→ **Фрагмент текста**

В результате была разгромлена одна из трех турецких армий, бывших у Оттоманской империи к началу войны. О фактическом ее уничтожении свидетельствовал, в частности, генерал кавалерии, германский уполномоченный при турецком Верховном командовании (одновременно командующий 1-й турецкой армией) О. Лиман фон Сандерс: «…операция […] закончилась уничтожением этой армии, которая из турецких оперативных соединений первой вступила в мировую войну».[144] В стратегическом аспекте операция ознаменовала переход к русской армии стратегической инициативы на Кавказе, которую она удерживала всю войну. Результатами победы стали упрочение положения России на Кавказском ТВД.

Записанные данные
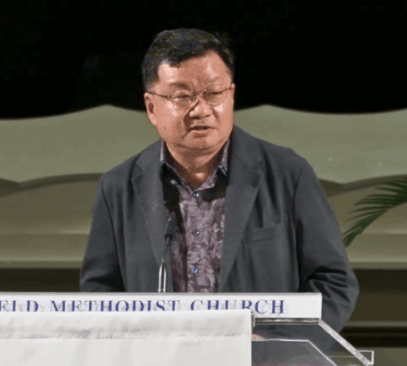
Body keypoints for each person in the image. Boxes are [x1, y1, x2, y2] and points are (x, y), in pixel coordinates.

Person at [79, 28, 359, 351]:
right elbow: (100, 292)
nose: (201, 110)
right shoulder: (118, 188)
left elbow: (334, 283)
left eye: (214, 93)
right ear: (151, 107)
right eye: (182, 97)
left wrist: (274, 345)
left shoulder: (288, 175)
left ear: (232, 95)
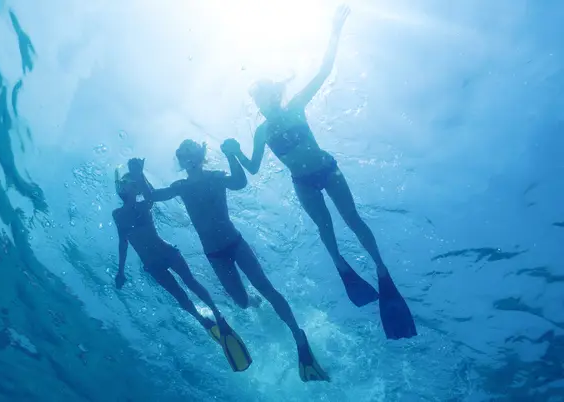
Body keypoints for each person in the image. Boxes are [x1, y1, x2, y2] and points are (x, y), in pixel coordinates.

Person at [221, 5, 417, 340]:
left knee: (352, 219)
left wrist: (334, 33)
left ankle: (382, 269)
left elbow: (325, 69)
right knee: (325, 228)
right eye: (257, 101)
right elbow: (253, 169)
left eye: (264, 97)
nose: (261, 104)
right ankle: (341, 266)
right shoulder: (261, 132)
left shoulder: (297, 105)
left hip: (327, 169)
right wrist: (235, 152)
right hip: (303, 183)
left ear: (275, 95)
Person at [130, 142, 328, 382]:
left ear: (200, 155)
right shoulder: (180, 186)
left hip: (235, 243)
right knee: (242, 302)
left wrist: (231, 155)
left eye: (191, 151)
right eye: (183, 154)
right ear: (181, 160)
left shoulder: (215, 176)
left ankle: (298, 336)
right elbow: (152, 196)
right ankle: (254, 303)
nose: (188, 157)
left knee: (265, 286)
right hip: (215, 254)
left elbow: (239, 183)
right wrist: (139, 174)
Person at [112, 162, 251, 372]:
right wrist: (120, 271)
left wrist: (140, 174)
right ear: (122, 188)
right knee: (180, 296)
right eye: (128, 183)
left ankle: (218, 316)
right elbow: (123, 243)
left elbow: (151, 196)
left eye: (133, 184)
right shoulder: (118, 215)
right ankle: (203, 320)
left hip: (168, 252)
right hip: (151, 264)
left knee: (191, 283)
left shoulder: (143, 205)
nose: (132, 187)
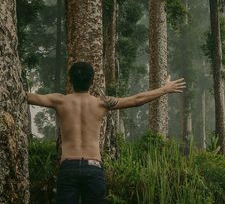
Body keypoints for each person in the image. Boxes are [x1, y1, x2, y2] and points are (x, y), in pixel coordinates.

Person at [27, 61, 186, 204]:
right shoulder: (101, 104)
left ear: (70, 80)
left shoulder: (59, 101)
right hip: (93, 167)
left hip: (69, 167)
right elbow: (137, 100)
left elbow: (28, 97)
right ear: (92, 81)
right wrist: (164, 89)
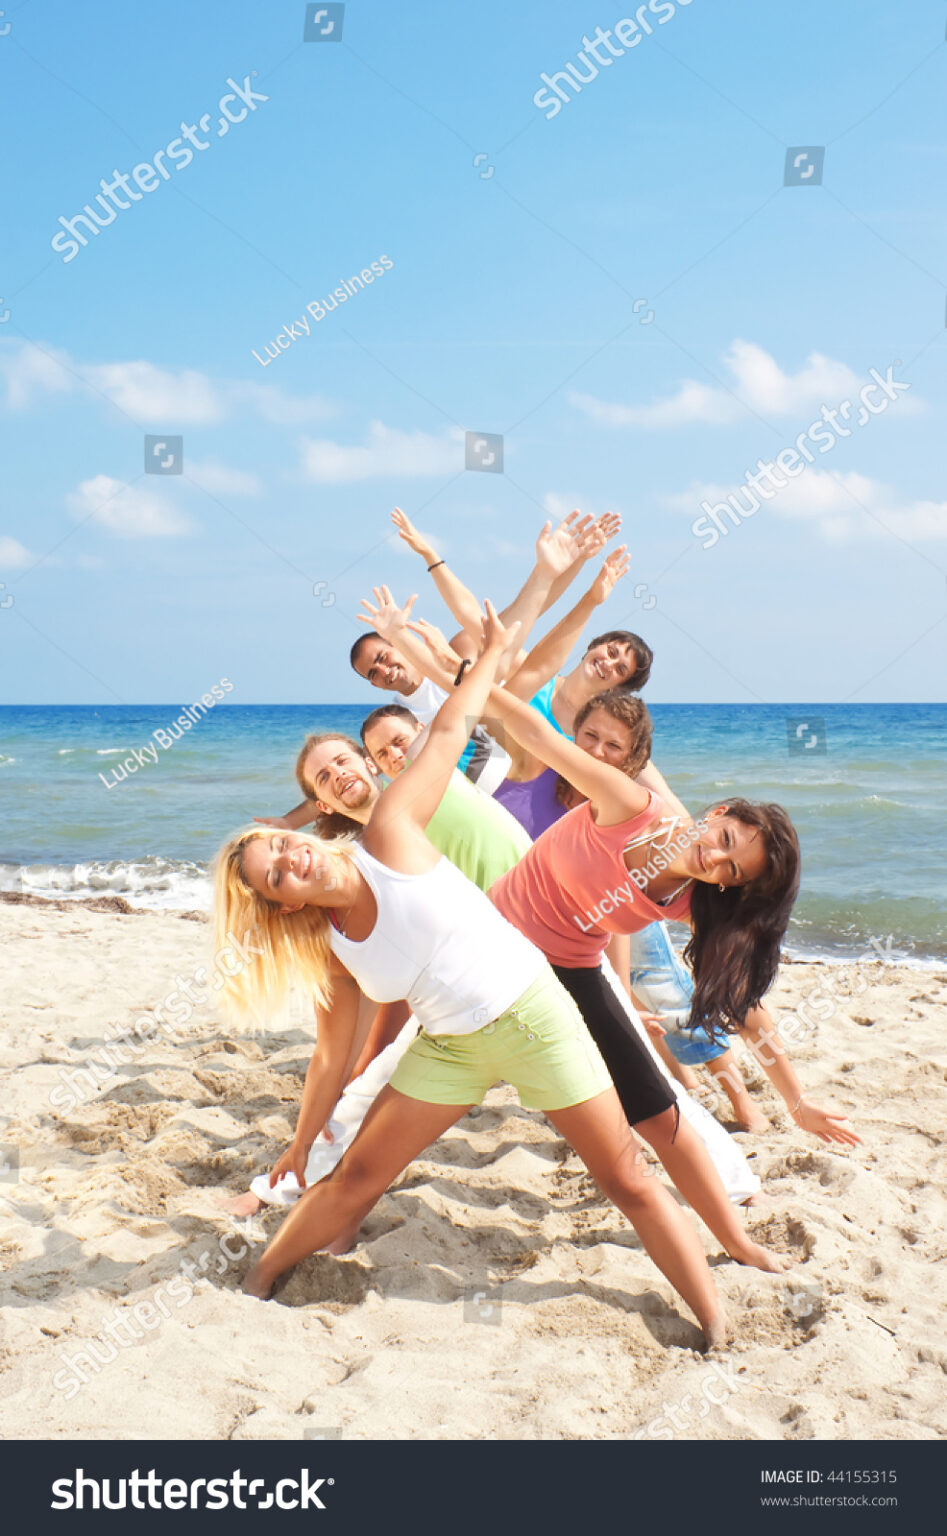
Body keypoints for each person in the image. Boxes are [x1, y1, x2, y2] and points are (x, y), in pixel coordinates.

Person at [215, 606, 736, 1347]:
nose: (290, 861)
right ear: (281, 902)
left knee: (626, 1177)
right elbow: (333, 1055)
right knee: (355, 1178)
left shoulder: (392, 829)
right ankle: (259, 1280)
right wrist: (302, 1143)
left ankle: (713, 1316)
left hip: (533, 1014)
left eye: (279, 848)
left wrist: (484, 659)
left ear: (289, 834)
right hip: (450, 1049)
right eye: (276, 877)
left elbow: (452, 730)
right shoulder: (331, 945)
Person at [362, 596, 860, 1150]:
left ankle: (731, 1174)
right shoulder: (623, 802)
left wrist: (798, 1101)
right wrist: (442, 661)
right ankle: (334, 1145)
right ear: (716, 816)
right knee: (402, 1053)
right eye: (723, 842)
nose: (715, 860)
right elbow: (528, 725)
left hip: (571, 960)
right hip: (497, 935)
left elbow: (742, 1003)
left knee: (647, 1087)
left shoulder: (691, 887)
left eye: (731, 870)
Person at [241, 707, 763, 1212]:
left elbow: (465, 709)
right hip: (482, 970)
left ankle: (736, 1183)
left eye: (347, 760)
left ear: (370, 764)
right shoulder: (357, 859)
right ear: (321, 806)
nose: (340, 774)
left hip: (559, 945)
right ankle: (282, 1186)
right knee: (377, 1081)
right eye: (323, 778)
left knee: (646, 1082)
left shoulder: (424, 785)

→ **Что сделать**
A: Какие звания и должности О. Лимана фон Сандерса называет фрагмент о разгроме турецкой армии? Перечислите их все.
B: Ответьте по фрагменту о разгроме турецкой армии:
(i) Сколько армий было у Оттоманской империи к началу войны?
(ii) Как долго русская армия удерживала стратегическую инициативу на Кавказе?
(iii) Чье положение упрочилось на Кавказском ТВД в результате победы?
C: Допишите, пожалуйста, фрагмент о разгроме турецкой армии на Кавказе, начав сразу после его последнего предложения.
Записи для работы не понадобятся.

→ **Ответы**
A: генерал кавалерии; германский уполномоченный при турецком Верховном командовании; командующий 1-й турецкой армией

B:
(i) Три.
(ii) Всю войну.
(iii) Положение России.

C:
Подводя итоги первого года войны – кампании 1914 г., отметим, что ни одной из воевавших коалиций не удалось выполнить своих планов. К концу года на всех фронтах приостановились маневренные действия и война приобрела позиционный характер. В целом кампания 1914 г. закончилась в пользу Антанты, в чем немалая заслуга России. Если в августе 1914 г. Русский фронт притянул на себя до 58 австро-германских пехотных дивизий, то в декабре – 94, т. е. более 48 % действующих войск германского блока. С остальными менее 51 % сражались вооруженные силы Франции, Англии, Бельгии, Сербии и Черногории. Германский план молниеносного разгрома противников потерпел полный крах. Страны-агрессоры – Германия, Австро-Венгрия и Турция – не смогли в полной мере использовать преимущества внезапности и заблаговременной подготовки. Война приняла затяжной характер, что было не в пользу стран германского блока, так как его ресурсы были значительно меньше, чем у Антанты. Германия была вынуждена перейти к обороне.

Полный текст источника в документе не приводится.